Personagens do espetáculo NÓS são transpassado por temas contemporâneos como racismo, violência e intolerância. Foto: Guto Muniz

Personagens da peça NÓS são transpassados por temas contemporâneos como racismo, violência e intolerância. Foto: Guto Muniz

Conviver é um exercício constante de humanidade, de escuta, de abraçamento, de indulgência, de envolvimento, de inclusão, de autoconhecimento. Essa fascinante tarefa de estar junto faz suas exigências para afastar a apatia, a brutalidade das relações, a indiferença. O espetáculo Nós, do grupo mineiro Galpão investe nas relações humanas e, portanto, políticas. E questiona os posicionamentos no mundo enquanto coletivo, enquanto indivíduos inquietos diante da realidade brasileiro. A peça faz duas apresentações no Teatro Luiz Mendonça, do Parque dona Lindu, em Boa viagem, dentro da programação do 18º Festival Recife do Teatro Nacional.

Um encontro entre sete pessoas numa mesa de cozinha. Elas preparam uma sopa, num ritual de celebração e despedida. Partilham esperanças e aflições. Mergulham em conversas cotidianas, com frases repetidas e assuntos cruzados a partir dos seus testemunhos: um garoto negro humilhado por policiais, de meninas sequestradas, de escolas públicas que foram fechadas. 

Questões da atualidade são encaradas pelo grupo como alteridade, o que é público ou privado, democracia em tempos de intolerância, violência, crise da esquerda, tragédia em Mariana (MG). A trupe também lançou mão de referências em obras contemporâneas, como Ódio à Democracia, ensaio do francês Jacques Rancière.

São ecos das vozes das ruas, com destaque para a forma como as coisas são ditas

São ecos das vozes das ruas, com destaque para a forma como as coisas são ditas

O texto escrito pelo encenador convidado Marcio Abreu, da Companhia Brasileira de Teatro, e pelo ator Eduardo Moreira foi construída a partir dos improvisos com o elenco. E surgem personagens indefinidos e performáticos. Além de Moreira, estão no elenco Antonio Edson, Chico Pelúcio, Júlio Maciel, Lydia Del Picchia,Paulo André e atriz Teuda Bara.

Desse jogo entre personalidades diferentes o Galpão ergue uma sinfonia cênica, com  justaposição de sons, ritmos, corpos e de reflexões diferentes que ora se harmoniza, coabitam ou se chocam.

■ ■ ■ ■ ■

--- LISTA DE TAREFAS ---
a - Diga se cada afirmação concorda com o trecho, respondendo sim ou não e citando as palavras exatas que decidem a questão.
(i) A peça faz duas apresentações no Teatro Luiz Mendonça.
(ii) Na cena, oito pessoas se encontram numa mesa de cozinha.
(iii) O texto do espetáculo foi construído a partir de improvisos com o elenco.
b - Com base no trecho, responda:
(i) O que as pessoas preparam na mesa de cozinha?
(ii) Qual grupo apresenta o espetáculo Nós?
(iii) Qual ensaio de Jacques Rancière serviu de referência à trupe?
c - Transcreva do trecho a passagem que começa em "Questões da atualidade" e vai até "francês Jacques Rancière.".
Os itens não têm relação com o trecho.

--- REGISTROS ---
■ ■ ■ ■ ■

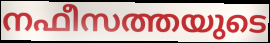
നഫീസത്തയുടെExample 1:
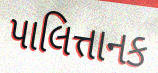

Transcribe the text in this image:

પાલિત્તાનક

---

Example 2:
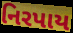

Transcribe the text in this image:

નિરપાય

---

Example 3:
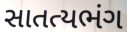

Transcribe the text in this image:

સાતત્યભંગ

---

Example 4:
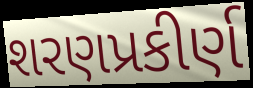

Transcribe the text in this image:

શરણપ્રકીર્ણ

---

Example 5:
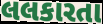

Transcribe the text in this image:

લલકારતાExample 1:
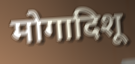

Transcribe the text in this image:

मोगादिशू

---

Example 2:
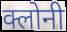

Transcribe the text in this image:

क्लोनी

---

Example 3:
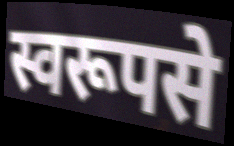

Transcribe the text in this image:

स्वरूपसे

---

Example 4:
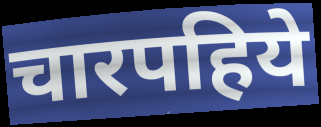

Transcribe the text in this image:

■ ■ ■ ■ ■

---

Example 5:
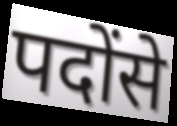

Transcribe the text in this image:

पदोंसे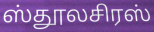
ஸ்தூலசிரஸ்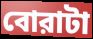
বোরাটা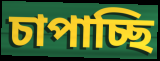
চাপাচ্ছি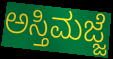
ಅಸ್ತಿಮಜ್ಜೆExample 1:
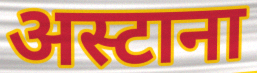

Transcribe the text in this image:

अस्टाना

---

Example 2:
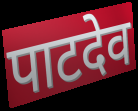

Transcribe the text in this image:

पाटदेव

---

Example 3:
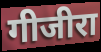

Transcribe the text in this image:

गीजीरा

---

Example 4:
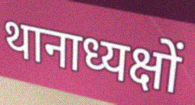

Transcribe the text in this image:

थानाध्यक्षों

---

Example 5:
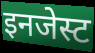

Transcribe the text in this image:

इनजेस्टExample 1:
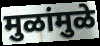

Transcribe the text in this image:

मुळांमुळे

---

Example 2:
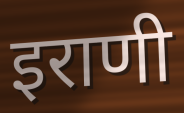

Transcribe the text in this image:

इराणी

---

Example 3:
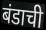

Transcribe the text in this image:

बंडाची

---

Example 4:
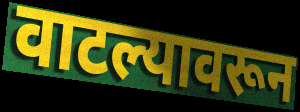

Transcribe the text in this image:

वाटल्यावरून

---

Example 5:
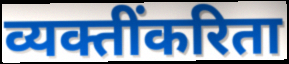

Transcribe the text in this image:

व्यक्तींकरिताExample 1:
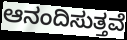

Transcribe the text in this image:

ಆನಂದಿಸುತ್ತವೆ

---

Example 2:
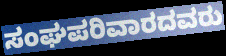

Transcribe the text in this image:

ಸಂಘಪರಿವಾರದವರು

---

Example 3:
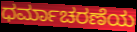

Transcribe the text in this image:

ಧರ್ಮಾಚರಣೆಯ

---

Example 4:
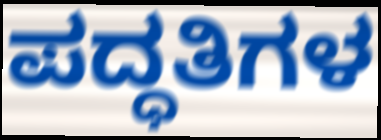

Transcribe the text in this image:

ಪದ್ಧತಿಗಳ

■ ■ ■ ■ ■

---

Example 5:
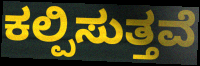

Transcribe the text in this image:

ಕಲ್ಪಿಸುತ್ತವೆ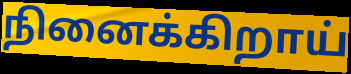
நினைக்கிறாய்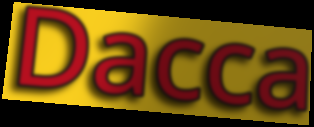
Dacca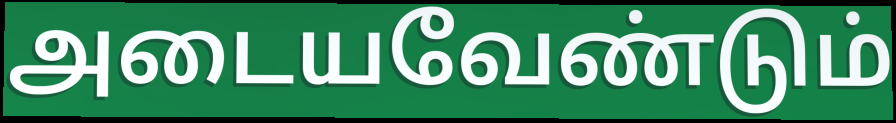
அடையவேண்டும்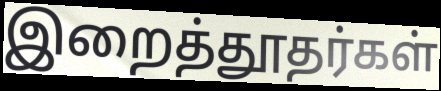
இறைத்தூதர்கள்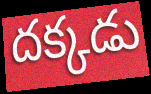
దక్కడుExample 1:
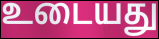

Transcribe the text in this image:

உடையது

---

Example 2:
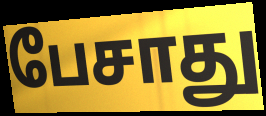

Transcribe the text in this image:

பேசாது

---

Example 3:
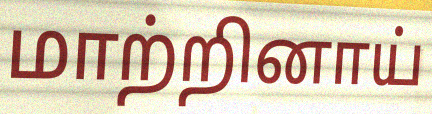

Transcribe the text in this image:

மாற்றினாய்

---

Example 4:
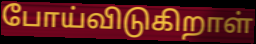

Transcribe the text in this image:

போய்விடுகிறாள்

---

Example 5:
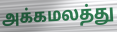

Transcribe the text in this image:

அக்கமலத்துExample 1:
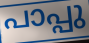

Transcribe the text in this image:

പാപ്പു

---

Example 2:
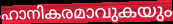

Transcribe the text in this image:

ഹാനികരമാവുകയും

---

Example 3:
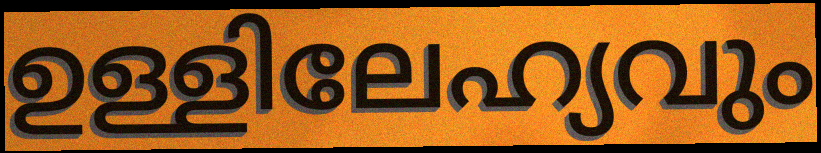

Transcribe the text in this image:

■ ■ ■ ■ ■

--- RESPOSTAS ---
a -
(i) Sim: "A peça faz duas apresentações no Teatro Luiz Mendonça"
(ii) Não: "Um encontro entre sete pessoas numa mesa de cozinha."
(iii) Sim: "foi construída a partir dos improvisos com o elenco"

b -
(i) Uma sopa.
(ii) O grupo mineiro Galpão.
(iii) Ódio à Democracia.

c -
Questões da atualidade são encaradas pelo grupo como alteridade, o que é público ou privado, democracia em tempos de intolerância, violência, crise da esquerda, tragédia em Mariana (MG). A trupe também lançou mão de referências em obras contemporâneas, como Ódio à Democracia, ensaio do francês Jacques Rancière.